● **Dataset excerpts**
• • • •

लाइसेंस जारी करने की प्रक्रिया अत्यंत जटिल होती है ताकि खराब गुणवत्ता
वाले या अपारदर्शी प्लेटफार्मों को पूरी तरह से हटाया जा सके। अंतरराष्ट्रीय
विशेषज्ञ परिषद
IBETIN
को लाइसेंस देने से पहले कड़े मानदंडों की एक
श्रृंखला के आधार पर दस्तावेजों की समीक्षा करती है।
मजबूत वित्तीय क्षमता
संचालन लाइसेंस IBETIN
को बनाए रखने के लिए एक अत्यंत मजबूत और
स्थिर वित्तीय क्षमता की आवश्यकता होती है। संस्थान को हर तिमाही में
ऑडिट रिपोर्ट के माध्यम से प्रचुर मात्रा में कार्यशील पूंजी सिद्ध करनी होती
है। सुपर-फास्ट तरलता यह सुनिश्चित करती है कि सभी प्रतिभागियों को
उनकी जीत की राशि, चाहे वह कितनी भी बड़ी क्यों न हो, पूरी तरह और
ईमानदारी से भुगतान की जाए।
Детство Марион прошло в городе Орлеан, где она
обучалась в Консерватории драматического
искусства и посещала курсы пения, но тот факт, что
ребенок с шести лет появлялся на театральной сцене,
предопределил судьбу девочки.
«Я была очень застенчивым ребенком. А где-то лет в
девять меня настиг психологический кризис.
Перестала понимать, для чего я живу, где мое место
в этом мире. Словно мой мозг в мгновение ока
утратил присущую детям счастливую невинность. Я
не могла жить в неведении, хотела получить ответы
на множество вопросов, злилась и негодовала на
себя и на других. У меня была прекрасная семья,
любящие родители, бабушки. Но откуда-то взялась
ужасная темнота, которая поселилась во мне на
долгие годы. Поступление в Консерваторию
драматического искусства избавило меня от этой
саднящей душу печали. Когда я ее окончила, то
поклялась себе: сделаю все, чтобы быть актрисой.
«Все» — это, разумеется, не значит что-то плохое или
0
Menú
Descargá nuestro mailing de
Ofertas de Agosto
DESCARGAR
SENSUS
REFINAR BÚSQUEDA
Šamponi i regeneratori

• • • •

When the word "искусства" appears in a line of the data, that line is counted; report the number only.

● **Result of this exercise**
2